To the best of our knowledge, no study has identified serum BUN as a prognostic factor. However, our results showed a decrease of SHAP values with a cut-off value of 17.4 according to an increase in BUN. This can be interpreted based on the theory that the pathogenesis of ISSNHL is the microvascular occlusion of the inner ear. In general, BUN is related to volume status, and high BUN levels indicate dehydration and low blood flow. Therefore, it can be hypothesized that the prognosis is poor in patients with high BUN levels because of low blood flow to the inner ear. Hence, hydration can be regarded as helpful in the prognosis of ISSNHL.

Tg could be a poor prognostic factor as seen when the value was high. This denoted a negative mean SHAP value with a cut-off value of 93.6. The association between comorbid dyslipidemia and hearing improvement in patients with ISSNHL is controversial. Certain reports claim it has a negative effect on prognosis, whereas others do not45,46,47,48,49. The hypothesis for a poor prognosis is that hyperlipidemia may augment microvascular insufficiency in ISSNHL, resulting in a poor prognosis45. Regarding age, older patients tend to have negative mean SHAP values, as the cut-off value was 50.7. This means that older patients tend to have a poorer prognosis. The prognosis was poor for those over 60 years old because immune defense mechanisms deteriorate as patients age2. Dizziness had a negative mean SHAP value, which indicates a negative effect on prognosis. When ISSNHL is accompanied by dizziness, it has a detrimental effect on ISSNHL. Whether it includes widespread inflammation or vascular ischemia, these conditions can be considered to be extensive in the inner ear. Our findings are consistent with those of previous studies5,9,13,50,51.

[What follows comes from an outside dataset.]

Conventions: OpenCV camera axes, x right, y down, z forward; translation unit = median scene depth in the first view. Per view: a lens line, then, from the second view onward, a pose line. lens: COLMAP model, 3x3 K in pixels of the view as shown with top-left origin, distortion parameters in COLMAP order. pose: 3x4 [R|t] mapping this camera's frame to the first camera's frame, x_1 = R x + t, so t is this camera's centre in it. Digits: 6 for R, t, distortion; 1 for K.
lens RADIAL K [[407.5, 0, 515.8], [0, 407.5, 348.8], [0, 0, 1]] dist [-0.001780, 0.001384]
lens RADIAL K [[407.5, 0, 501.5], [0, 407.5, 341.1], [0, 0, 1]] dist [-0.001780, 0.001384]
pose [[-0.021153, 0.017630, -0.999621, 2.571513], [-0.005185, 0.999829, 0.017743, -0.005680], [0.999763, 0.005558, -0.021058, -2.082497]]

The duration from onset to treatment is known to be a prognostic factor. Early treatment had a positive mean SHAP value. Its cut-off value was 6.1 days. Early treatment can be interpreted as having a good effect on prognosis if treatment is initiated earlier than 6.1 days from onset. The timing of treatment is controversial. Several previous studies reported that patients who began treatment within 1 week after hearing loss had a high hearing recovery rate. However, there are reports that the beginning of treatment and prognosis are not related2,16,43. However, we believe that early treatment has a good prognosis. Most of the other features also showed meaningful patterns in the SHAP dependence plots (Supplementary Fig. S1).

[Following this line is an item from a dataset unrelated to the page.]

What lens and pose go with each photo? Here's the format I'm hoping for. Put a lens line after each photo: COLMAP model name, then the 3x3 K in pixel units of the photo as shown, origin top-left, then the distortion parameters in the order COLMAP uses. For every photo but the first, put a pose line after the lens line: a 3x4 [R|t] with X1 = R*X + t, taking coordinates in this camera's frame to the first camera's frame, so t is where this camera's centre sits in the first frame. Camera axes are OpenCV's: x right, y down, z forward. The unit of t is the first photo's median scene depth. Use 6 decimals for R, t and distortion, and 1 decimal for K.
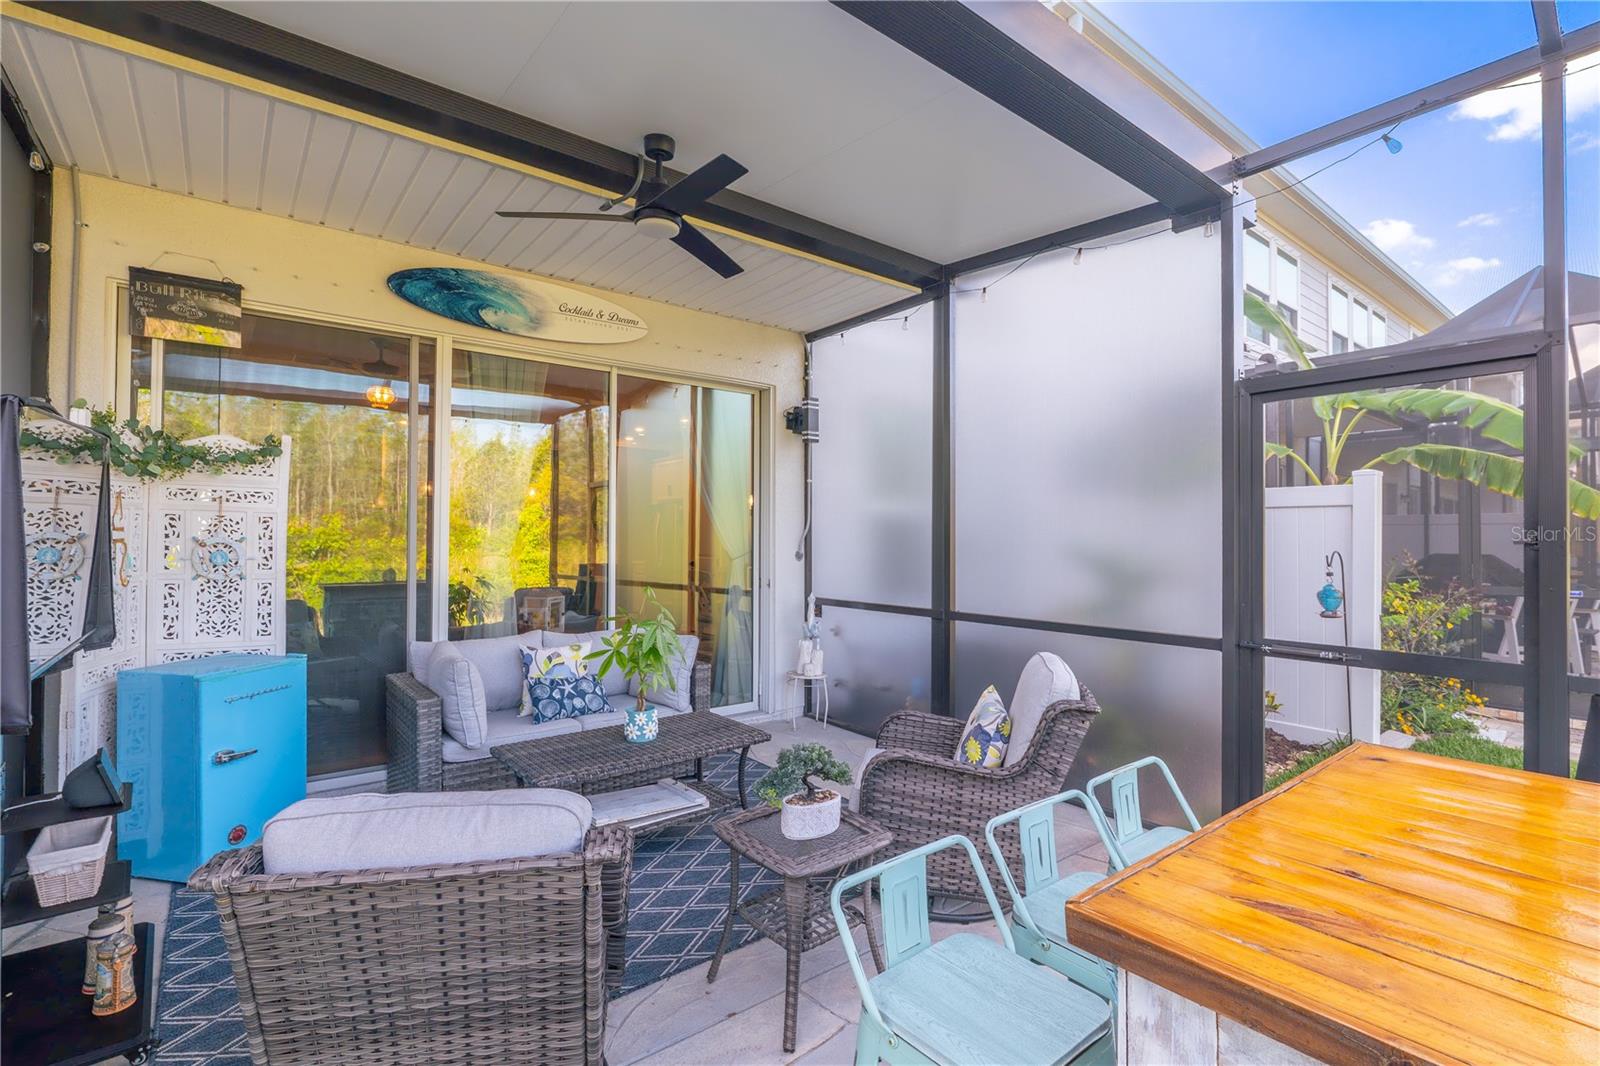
lens RADIAL K [[738.3, 0, 799.5], [0, 738.3, 533.0], [0, 0, 1]] dist [-0.006511, 0.001308]
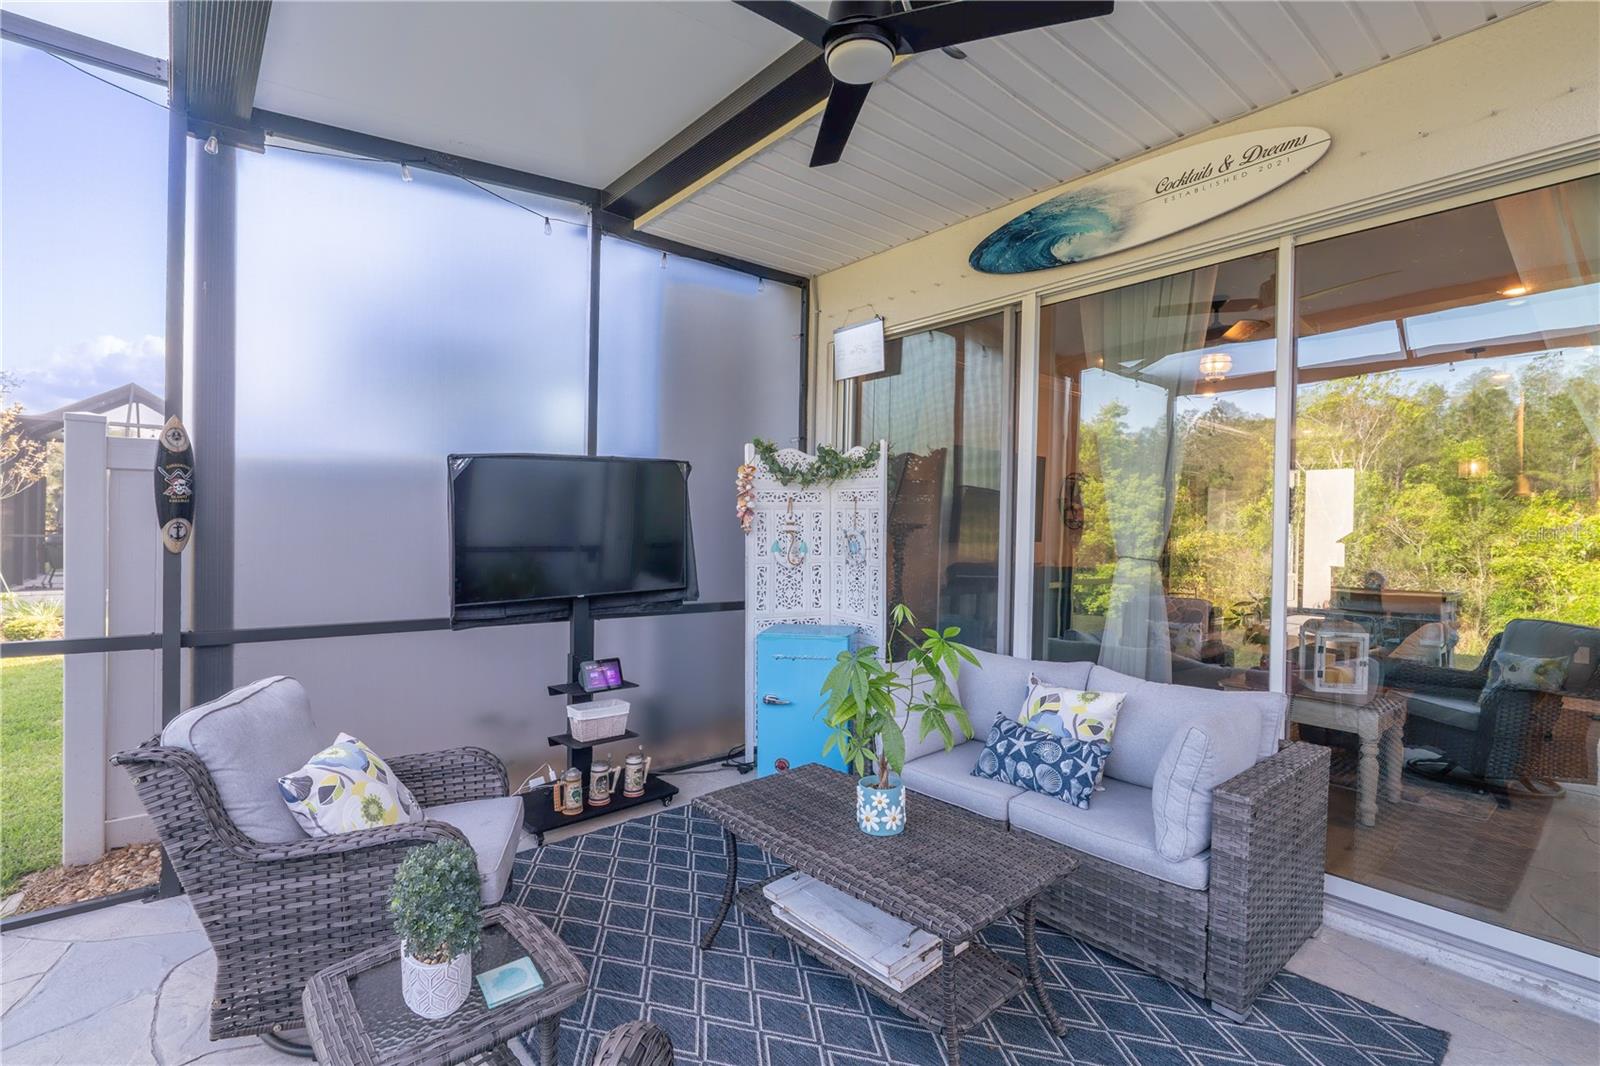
lens RADIAL K [[738.3, 0, 799.3], [0, 738.3, 531.5], [0, 0, 1]] dist [-0.006511, 0.001308]
pose [[0.039634, 0.003567, -0.999208, 0.367138], [0.002817, 0.999989, 0.003681, 0.001567], [0.999210, -0.002960, 0.039623, 0.721878]]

This study has some limitations. First, the sample size was relatively small, and machine learning performance largely depends on the sample size. LightGBM and MLP which presented higher performance than baseline model in this study, are generally prone to overfitting. Future studies should verify the algorithms with larger sample sizes. Second, to include various features, we used the missing value imputation method to replace missing feature values. Replaced values cannot fully reflect actual values; moreover, they can affect the performance of the models.

In conclusion, our machine and deep learning models showed superior performance in predicting the prognosis of ISSNHL. In particular, the LightGBM presented the highest predictive power and the lowest prediction error. Through further studies with large sample sizes and methodological improvements, we believe that artificial intelligence, including our models, can be applied to patients to predict ISSNHL prognosis and enhance clinical effectiveness.